── Input records

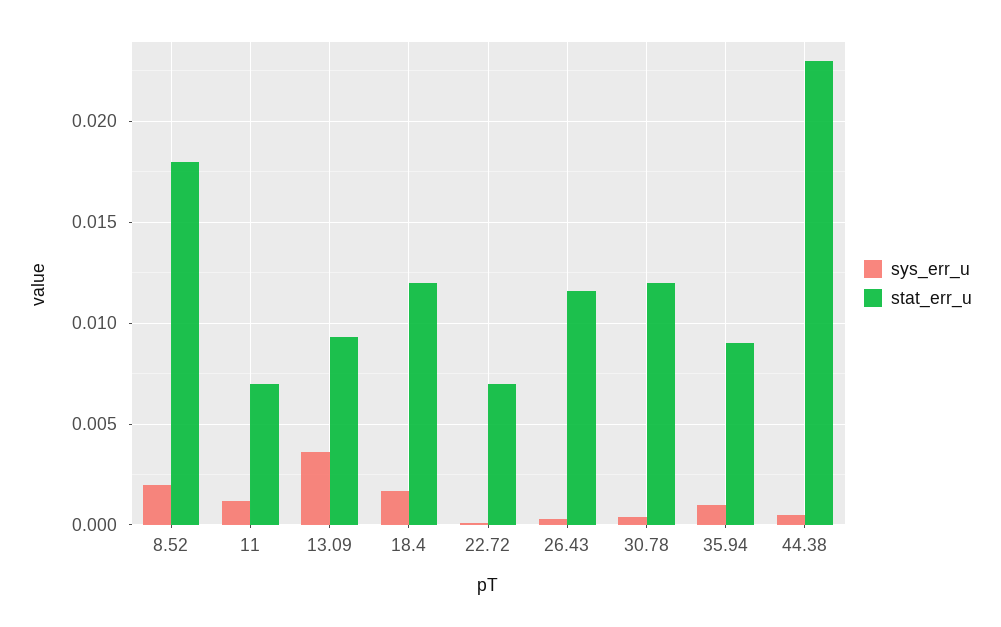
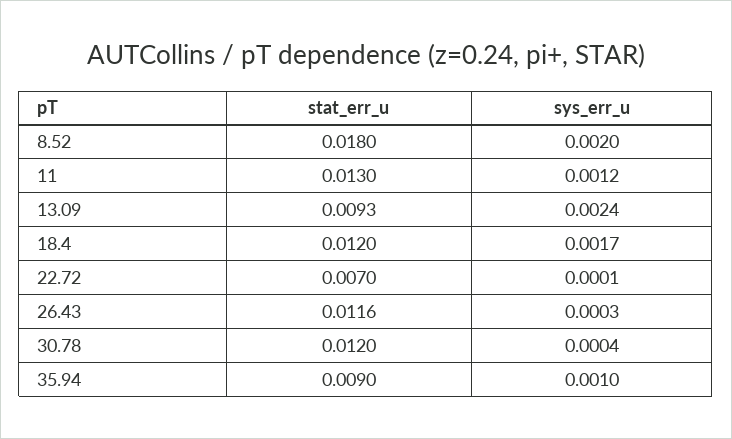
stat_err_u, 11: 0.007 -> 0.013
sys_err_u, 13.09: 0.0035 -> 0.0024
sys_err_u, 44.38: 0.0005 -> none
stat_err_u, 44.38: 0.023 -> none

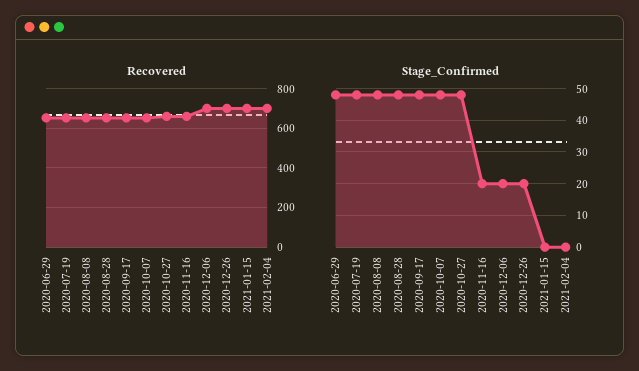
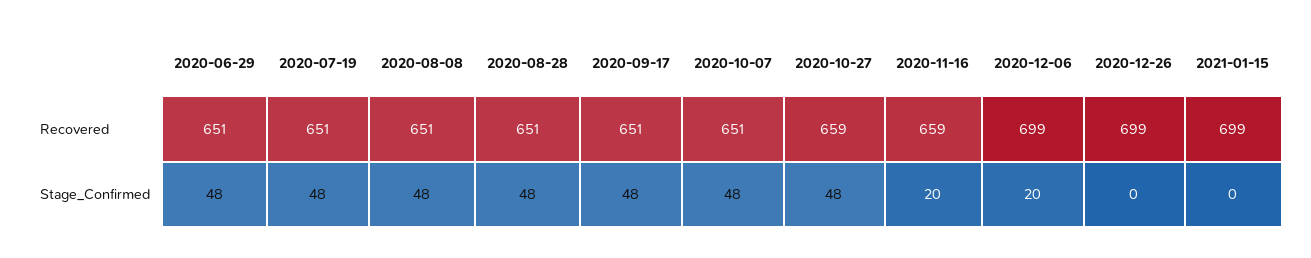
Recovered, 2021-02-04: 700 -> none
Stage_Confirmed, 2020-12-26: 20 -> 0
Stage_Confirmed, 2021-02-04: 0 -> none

────
── Input records

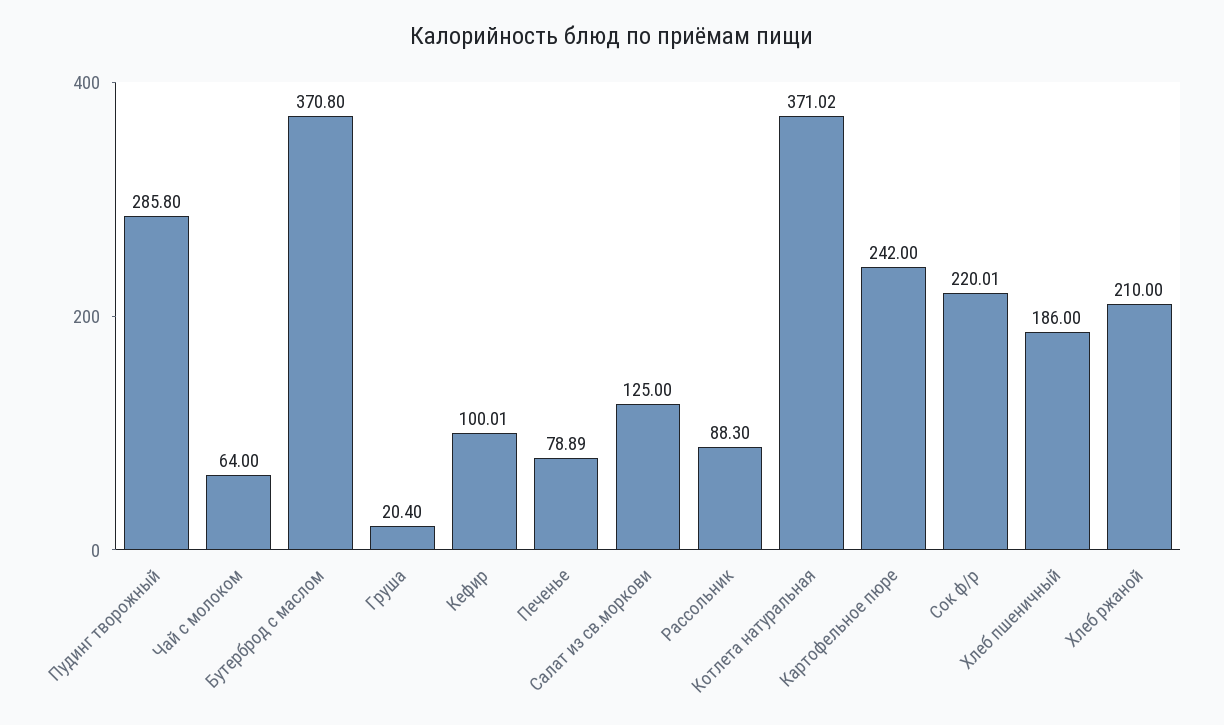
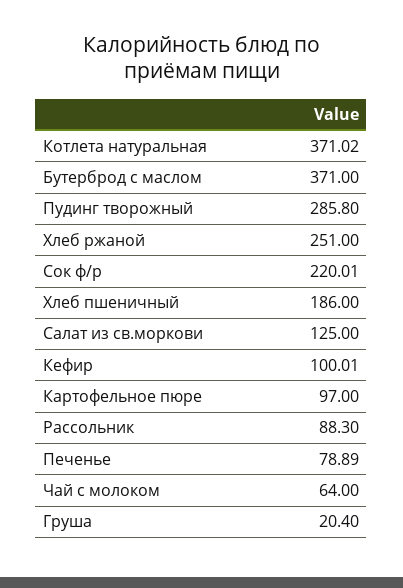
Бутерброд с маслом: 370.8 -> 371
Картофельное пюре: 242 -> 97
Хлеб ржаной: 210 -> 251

────

_Task to complete_
Across the records above, show each line containing the word "none".

_Written response_
sys_err_u, 44.38: 0.0005 -> none
stat_err_u, 44.38: 0.023 -> none
Recovered, 2021-02-04: 700 -> none
Stage_Confirmed, 2021-02-04: 0 -> none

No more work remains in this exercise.